年上の女
娘が勤め始めて数ヶ月。
特別辛いこともなく何とかやっているようだ。
アフター5はなかなか楽しいらしい。
学生時代のグループだけでなく、同期入社の同輩や先輩と食事したり飲んだり、給料のほとんどは交際費で消えてしまうようだ。
でも、良い投資の仕方だなと思う。できるだけ多くの人と知り合い語り合ってほしい。
帰りが遅くなると、駅まで迎えに行き、短い時間だが、世間話などする。
「やっぱり男の人って一度は年上の女の人と付き合わなきゃだめだなあって思う」と娘は言う。
男性を見ていると、みんな良い人だけど、30歳ぐらいでも、どこか幼さが抜け切れないのだと。「年上の女性に鍛えてもらえばもっと大人らしさが身につくんじゃないのかな」
娘だってついこの間まで学生だったし、人よりずっと幼いくせによう言うわとは思うが、自分のことはさておいて、客観的総合的に今の男性を評価するに、そういうことになるのだと言う。
そんな話をしながら十八代目中村勘三郎を思い浮かべた。
勘三郎は、勘九郎時代のまだ19歳ぐらいの頃、年増の(といっても今思えば30代後半の若さであったろう)女優、太地喜和子と付き合っていた。
結婚前で男女関係の機微などまるでわからなかった私はその交際に何か不純というか道に外れた所業のような不快な感じを持った。熟女がうぶな梨園の御曹司をもてあそんでいるような図が思い浮かんだ。

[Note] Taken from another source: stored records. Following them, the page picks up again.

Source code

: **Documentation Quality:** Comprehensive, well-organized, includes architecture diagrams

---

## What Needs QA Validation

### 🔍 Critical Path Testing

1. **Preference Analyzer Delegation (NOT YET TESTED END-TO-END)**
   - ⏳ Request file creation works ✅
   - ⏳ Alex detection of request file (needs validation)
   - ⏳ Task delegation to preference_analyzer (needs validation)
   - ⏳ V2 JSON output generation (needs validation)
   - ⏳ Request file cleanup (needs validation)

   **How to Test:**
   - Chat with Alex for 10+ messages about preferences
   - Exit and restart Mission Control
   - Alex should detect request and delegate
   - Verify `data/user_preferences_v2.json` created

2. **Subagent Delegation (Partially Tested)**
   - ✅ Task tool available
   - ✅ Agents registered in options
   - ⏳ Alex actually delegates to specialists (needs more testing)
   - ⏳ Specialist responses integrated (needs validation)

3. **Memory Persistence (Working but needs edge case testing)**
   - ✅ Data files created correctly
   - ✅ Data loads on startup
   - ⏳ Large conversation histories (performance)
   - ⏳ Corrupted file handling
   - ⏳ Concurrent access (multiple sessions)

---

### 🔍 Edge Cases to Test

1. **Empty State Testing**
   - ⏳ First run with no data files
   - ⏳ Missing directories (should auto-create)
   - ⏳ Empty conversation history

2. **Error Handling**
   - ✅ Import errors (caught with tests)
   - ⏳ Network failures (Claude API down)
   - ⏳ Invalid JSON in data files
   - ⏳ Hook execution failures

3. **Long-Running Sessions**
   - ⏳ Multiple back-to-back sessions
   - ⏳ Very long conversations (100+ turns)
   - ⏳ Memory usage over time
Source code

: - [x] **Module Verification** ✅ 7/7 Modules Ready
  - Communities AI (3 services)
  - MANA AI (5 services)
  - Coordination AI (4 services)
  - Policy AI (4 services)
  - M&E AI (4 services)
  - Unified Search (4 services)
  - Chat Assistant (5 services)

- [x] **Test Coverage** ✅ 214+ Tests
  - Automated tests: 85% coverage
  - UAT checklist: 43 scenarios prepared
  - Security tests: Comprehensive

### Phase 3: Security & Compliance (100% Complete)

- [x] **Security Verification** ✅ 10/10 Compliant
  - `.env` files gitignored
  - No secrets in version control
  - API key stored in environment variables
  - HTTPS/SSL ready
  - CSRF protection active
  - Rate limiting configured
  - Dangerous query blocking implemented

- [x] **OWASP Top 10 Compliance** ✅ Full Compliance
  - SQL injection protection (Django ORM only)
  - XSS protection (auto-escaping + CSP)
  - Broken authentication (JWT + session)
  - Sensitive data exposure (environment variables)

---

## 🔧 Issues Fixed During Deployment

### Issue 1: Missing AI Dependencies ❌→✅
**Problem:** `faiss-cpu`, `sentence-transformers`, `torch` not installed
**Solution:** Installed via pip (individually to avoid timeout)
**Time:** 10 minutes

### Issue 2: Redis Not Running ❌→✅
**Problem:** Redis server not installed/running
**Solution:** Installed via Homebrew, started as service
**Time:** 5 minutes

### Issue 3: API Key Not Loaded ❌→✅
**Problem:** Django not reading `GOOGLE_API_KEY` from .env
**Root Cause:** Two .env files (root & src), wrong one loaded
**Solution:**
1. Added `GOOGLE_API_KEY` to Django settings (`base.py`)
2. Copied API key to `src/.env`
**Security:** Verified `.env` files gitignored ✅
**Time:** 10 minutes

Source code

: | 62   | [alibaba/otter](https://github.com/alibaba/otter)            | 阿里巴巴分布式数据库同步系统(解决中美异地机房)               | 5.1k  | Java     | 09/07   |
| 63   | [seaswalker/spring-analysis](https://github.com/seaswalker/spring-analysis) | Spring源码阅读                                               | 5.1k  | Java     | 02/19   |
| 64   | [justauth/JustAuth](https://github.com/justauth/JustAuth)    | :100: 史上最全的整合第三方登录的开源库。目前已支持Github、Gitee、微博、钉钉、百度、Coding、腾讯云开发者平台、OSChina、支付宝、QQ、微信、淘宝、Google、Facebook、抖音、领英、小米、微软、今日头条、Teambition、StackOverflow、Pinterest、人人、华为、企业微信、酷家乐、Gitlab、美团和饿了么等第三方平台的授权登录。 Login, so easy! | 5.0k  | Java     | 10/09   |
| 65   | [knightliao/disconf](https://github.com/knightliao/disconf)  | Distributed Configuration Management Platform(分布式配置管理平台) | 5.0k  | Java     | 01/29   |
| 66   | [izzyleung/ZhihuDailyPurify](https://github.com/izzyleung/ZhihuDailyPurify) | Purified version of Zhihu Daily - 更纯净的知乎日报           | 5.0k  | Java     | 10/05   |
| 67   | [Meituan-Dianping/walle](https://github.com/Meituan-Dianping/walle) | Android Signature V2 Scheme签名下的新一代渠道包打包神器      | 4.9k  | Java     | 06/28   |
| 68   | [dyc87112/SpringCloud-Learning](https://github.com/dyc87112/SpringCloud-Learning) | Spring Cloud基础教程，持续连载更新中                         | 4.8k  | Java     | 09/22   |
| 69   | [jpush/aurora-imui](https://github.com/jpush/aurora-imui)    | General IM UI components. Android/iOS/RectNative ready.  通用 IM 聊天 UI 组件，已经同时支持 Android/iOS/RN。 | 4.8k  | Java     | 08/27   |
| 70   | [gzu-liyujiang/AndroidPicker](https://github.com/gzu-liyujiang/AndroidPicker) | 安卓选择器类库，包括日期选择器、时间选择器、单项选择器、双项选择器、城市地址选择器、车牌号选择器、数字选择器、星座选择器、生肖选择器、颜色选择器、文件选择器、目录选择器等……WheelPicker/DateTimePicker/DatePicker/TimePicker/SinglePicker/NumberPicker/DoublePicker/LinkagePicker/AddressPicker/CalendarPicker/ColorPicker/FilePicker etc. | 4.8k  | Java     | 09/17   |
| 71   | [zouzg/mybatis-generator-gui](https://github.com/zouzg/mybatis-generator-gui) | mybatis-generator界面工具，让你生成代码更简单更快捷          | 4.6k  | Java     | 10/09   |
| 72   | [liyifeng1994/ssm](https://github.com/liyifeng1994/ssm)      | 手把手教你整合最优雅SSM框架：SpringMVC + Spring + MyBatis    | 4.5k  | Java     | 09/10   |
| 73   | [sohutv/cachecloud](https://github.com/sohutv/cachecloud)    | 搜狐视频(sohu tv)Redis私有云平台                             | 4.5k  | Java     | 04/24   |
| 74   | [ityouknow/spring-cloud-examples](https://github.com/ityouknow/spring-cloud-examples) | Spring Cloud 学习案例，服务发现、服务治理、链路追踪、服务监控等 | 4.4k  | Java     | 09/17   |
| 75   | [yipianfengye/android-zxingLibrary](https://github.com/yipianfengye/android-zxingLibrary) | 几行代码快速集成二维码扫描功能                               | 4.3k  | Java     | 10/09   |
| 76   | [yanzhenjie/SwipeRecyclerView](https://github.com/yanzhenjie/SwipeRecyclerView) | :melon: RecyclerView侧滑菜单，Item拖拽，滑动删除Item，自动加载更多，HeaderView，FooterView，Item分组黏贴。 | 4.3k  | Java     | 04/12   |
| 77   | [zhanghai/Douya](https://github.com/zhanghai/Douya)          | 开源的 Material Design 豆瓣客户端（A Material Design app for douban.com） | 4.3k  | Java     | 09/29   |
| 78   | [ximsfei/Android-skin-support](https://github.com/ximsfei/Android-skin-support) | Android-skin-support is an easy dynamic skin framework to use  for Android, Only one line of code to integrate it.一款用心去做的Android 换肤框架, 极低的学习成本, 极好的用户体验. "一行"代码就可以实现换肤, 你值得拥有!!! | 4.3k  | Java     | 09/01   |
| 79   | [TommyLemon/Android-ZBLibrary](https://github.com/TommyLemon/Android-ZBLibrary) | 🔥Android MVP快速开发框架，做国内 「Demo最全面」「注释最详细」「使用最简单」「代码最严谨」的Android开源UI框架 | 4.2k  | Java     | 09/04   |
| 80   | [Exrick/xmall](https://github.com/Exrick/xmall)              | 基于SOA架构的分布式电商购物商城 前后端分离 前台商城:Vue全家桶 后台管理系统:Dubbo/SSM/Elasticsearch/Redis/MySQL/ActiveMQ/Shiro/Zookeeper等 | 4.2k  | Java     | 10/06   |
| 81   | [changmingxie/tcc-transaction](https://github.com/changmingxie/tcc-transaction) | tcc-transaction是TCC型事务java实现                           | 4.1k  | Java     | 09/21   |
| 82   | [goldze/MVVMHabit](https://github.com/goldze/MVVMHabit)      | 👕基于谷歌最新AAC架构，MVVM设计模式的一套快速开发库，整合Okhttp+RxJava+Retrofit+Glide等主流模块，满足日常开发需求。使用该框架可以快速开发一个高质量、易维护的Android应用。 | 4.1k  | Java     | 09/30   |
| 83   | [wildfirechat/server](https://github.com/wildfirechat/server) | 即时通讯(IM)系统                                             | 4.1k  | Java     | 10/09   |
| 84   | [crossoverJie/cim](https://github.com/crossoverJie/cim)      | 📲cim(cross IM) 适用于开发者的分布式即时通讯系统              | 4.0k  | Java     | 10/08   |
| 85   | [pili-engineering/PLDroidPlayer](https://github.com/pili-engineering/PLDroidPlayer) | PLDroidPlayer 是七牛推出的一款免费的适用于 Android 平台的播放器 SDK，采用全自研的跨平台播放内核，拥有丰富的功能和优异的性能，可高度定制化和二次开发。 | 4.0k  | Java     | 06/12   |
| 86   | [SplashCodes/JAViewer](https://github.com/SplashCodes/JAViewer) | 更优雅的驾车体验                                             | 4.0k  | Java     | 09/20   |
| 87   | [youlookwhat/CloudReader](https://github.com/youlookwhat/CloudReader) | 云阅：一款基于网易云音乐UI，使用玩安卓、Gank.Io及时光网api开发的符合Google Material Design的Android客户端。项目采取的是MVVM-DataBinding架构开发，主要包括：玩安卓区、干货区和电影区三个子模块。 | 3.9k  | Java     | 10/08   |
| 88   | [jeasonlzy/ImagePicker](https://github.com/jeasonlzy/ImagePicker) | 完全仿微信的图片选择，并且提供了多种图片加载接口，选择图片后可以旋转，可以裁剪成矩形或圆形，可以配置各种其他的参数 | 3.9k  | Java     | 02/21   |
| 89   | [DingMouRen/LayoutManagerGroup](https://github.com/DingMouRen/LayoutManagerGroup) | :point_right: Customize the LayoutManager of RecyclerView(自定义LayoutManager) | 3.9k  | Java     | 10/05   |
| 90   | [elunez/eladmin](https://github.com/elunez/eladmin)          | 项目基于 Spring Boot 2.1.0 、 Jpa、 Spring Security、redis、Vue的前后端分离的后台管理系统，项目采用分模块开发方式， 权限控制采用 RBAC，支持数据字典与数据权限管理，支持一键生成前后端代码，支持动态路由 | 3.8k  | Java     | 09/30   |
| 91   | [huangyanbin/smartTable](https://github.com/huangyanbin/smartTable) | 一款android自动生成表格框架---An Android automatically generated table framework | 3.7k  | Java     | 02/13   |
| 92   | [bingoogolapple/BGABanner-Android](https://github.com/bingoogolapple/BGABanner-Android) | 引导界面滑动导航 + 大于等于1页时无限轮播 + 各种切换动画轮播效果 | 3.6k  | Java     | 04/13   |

交際もやがて終わり、太地喜和子はその後、海で溺死する。
のちに勘九郎は「彼女には人生のすべてを教えてもらった」と語った。
十八代目中村勘三郎はすごく魅力的な男だそうだ。
人間味に溢れ、飽きさせない話し方に人は惹きつけられると言う。
エネルギッシュで、昔ながらの芝居小屋の建設など、歌舞伎振興のための努力を惜しまない。
きっと「いい男振り」なんだろうと思う。
大人の女に仕込まれた成果なのだろうか。
この場合の「いい男」は、「頭が良い」とか「教養がある」とか「行いが正しい」とかそんなこととは無関係に、人間的面白さや男性として女性を魅了する何かがあるということだろう。
(「大人の男」の話が「面白味のある男」の話になってしまった。これについても思うことがあるがまたの機会に。)
以前、「料亭文化」という記事で、「男が遊ぶこと」によって派生する文化には味のあるものが多い、と書いた。
加えて、そういうところのプロフェッショナルな女性たちの「女振り」にも注目したい。
花柳界や遊郭の女性などによる男の成長は物語などにも見ることができる。
大人の女が大人の男を育てるのだろう、たぶん。
すると、「この若造を男にしてやろう」という「奇特な女性」が少なくなった現代では、やはり、「大人の男」は生まれにくい、ということなのか。
男女同権の世界では、「男が遊ぶんなら、こっちだって遊んでやるわよ。不公平じゃないの」ということになる。
フェミニズムは、だから、正しいことではあっても、「薄っぺら」の印象を免れない。
フェミニズムは嫌い、と言いながら、どうしてもその「薄っぺらさ」を容認しながら物を言うしかないのが現代人のジレンマとも言える。
男が気ままに外で遊んで、女はそれを耐え忍ぶ、なんて構図はやっぱり許されないのだ。
娘には、「それじゃあ、男の子を産んで責任もっていい男を育てなさいよ」と言いたいところだが、残念ながら「いい男」を育てるのはどうも母親ではないようだ。